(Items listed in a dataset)
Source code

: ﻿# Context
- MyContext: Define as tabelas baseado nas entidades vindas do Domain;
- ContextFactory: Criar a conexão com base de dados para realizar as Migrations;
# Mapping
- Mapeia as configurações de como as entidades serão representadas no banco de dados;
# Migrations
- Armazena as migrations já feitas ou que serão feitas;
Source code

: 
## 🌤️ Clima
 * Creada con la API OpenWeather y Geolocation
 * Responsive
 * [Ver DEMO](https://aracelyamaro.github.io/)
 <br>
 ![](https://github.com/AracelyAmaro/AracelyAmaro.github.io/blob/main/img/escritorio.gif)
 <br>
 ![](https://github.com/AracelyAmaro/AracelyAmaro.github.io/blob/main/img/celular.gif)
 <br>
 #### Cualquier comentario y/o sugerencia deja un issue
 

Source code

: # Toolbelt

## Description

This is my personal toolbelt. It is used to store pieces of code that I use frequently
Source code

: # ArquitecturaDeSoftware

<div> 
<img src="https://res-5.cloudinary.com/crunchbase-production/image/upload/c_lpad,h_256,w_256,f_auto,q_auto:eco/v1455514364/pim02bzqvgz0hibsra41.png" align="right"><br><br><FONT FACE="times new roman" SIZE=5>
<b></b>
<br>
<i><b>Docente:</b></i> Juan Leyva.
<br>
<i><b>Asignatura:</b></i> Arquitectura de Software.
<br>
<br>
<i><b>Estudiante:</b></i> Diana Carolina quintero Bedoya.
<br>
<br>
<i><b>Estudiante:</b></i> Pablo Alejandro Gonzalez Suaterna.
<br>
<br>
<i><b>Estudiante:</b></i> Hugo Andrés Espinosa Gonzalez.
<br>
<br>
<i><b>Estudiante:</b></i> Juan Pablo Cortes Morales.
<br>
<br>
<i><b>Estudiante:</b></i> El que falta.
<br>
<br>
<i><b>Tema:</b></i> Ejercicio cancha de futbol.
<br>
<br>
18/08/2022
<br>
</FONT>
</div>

==

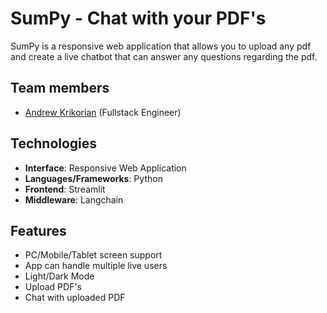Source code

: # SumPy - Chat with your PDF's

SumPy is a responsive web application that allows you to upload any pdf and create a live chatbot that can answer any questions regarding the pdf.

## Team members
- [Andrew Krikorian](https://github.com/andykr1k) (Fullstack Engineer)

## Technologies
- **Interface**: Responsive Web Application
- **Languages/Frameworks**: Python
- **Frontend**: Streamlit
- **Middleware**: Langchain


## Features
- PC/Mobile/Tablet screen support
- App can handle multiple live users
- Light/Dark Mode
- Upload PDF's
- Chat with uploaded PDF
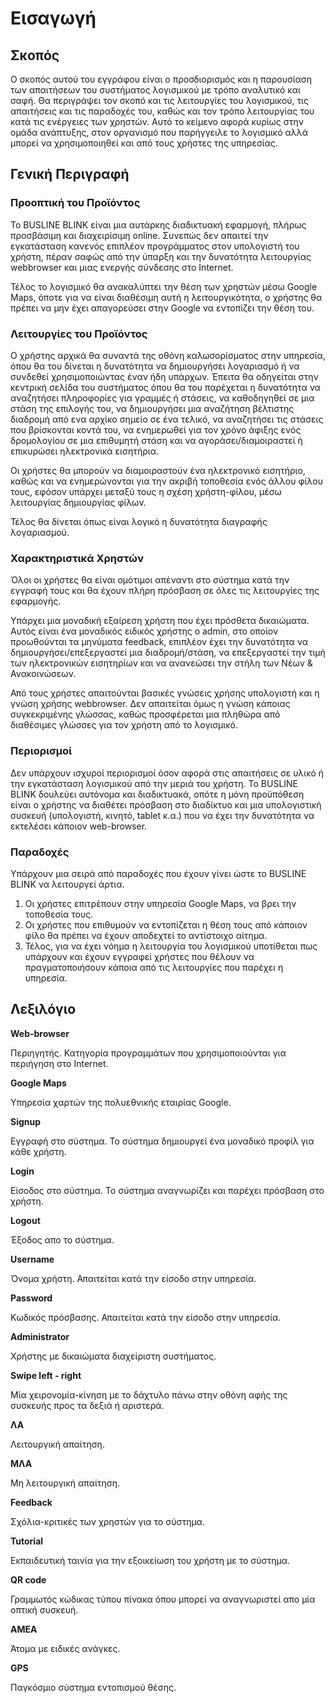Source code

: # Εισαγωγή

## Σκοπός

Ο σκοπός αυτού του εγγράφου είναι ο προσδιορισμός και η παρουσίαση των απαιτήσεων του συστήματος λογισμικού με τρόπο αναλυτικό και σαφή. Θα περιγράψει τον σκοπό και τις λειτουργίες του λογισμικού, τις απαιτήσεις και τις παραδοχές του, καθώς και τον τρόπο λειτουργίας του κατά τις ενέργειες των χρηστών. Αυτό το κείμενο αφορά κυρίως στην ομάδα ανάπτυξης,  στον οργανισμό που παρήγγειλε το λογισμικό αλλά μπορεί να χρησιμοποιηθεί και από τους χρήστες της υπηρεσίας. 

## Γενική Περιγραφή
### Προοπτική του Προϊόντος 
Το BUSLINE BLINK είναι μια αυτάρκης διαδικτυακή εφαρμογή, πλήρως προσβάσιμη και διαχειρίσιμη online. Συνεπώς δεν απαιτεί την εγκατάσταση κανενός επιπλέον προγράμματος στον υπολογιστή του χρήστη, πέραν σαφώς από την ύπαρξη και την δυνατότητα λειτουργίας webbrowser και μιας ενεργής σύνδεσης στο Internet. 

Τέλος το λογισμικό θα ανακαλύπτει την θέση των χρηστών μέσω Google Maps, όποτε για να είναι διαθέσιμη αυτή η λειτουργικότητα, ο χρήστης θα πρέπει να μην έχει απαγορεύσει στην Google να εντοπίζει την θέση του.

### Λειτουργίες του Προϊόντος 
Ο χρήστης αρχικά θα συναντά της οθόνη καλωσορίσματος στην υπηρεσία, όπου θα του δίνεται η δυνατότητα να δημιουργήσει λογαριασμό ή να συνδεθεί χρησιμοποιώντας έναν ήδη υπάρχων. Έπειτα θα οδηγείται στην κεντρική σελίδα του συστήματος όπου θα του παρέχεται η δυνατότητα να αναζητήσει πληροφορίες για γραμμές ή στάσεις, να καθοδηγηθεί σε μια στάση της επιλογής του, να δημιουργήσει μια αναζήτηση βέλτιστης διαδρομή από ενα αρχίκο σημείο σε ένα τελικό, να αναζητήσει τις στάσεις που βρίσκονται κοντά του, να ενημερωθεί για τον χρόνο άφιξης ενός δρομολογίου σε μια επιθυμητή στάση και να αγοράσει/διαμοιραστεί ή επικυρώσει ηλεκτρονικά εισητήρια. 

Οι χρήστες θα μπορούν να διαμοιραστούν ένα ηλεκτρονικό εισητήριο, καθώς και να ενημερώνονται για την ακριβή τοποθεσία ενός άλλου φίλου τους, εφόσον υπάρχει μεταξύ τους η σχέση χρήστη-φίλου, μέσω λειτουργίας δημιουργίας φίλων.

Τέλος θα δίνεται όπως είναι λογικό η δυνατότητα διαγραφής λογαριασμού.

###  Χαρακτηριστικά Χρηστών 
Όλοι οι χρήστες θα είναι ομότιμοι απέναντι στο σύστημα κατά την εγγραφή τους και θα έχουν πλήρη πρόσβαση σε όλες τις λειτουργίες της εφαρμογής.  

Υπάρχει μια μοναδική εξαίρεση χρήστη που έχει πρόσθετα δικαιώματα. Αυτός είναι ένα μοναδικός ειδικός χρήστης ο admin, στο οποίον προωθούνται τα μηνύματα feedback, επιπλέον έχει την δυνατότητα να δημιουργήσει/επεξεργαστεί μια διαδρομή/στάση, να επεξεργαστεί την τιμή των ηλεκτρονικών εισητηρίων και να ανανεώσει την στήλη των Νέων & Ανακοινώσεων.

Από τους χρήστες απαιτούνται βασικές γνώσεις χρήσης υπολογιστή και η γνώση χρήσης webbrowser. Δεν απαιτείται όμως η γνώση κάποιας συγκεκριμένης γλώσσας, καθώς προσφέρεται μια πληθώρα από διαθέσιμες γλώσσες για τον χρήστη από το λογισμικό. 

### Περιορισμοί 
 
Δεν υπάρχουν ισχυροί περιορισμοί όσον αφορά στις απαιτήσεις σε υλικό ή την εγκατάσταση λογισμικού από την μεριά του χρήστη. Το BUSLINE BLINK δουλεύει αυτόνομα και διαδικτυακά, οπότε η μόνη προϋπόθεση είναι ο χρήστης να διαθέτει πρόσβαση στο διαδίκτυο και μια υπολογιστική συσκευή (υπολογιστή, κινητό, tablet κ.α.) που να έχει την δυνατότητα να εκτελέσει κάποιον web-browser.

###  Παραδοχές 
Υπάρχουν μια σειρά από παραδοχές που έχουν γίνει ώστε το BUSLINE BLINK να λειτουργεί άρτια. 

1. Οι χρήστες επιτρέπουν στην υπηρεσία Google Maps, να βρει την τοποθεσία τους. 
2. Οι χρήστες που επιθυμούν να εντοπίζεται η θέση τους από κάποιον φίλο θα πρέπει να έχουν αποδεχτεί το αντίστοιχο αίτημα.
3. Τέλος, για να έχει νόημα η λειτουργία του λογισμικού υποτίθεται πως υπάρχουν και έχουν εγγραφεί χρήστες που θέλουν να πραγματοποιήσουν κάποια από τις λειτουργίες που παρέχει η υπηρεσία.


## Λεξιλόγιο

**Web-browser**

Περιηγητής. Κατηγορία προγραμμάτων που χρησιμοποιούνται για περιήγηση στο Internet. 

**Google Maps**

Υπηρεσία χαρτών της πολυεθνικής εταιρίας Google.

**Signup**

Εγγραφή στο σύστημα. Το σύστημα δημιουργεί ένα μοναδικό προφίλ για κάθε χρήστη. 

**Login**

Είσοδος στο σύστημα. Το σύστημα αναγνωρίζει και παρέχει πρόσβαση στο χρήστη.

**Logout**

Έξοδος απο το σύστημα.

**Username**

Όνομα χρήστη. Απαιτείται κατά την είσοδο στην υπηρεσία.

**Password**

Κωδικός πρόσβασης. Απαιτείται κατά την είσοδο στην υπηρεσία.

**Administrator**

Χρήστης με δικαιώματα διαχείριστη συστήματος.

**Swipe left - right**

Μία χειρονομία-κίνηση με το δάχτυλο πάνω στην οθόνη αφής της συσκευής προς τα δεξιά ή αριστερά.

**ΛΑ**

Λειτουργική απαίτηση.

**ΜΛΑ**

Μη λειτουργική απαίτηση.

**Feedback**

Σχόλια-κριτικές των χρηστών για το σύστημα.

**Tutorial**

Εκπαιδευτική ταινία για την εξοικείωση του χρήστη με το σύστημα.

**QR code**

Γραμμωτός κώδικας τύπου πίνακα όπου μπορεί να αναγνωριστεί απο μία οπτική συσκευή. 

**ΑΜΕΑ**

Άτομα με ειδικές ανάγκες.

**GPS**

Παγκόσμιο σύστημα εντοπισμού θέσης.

Exercise -
Put the lines of the listing, from the line containing "Είσοδος στο σύστημα." through the line containing "Παγκόσμιο σύστημα εντοπισμού θέσης.", into a numbered list without the blank lines.

Task output -
1. Είσοδος στο σύστημα. Το σύστημα αναγνωρίζει και παρέχει πρόσβαση στο χρήστη.
2. **Logout**
3. Έξοδος απο το σύστημα.
4. **Username**
5. Όνομα χρήστη. Απαιτείται κατά την είσοδο στην υπηρεσία.
6. **Password**
7. Κωδικός πρόσβασης. Απαιτείται κατά την είσοδο στην υπηρεσία.
8. **Administrator**
9. Χρήστης με δικαιώματα διαχείριστη συστήματος.
10. **Swipe left - right**
11. Μία χειρονομία-κίνηση με το δάχτυλο πάνω στην οθόνη αφής της συσκευής προς τα δεξιά ή αριστερά.
12. **ΛΑ**
13. Λειτουργική απαίτηση.
14. **ΜΛΑ**
15. Μη λειτουργική απαίτηση.
16. **Feedback**
17. Σχόλια-κριτικές των χρηστών για το σύστημα.
18. **Tutorial**
19. Εκπαιδευτική ταινία για την εξοικείωση του χρήστη με το σύστημα.
20. **QR code**
21. Γραμμωτός κώδικας τύπου πίνακα όπου μπορεί να αναγνωριστεί απο μία οπτική συσκευή. 
22. **ΑΜΕΑ**
23. Άτομα με ειδικές ανάγκες.
24. **GPS**
25. Παγκόσμιο σύστημα εντοπισμού θέσης.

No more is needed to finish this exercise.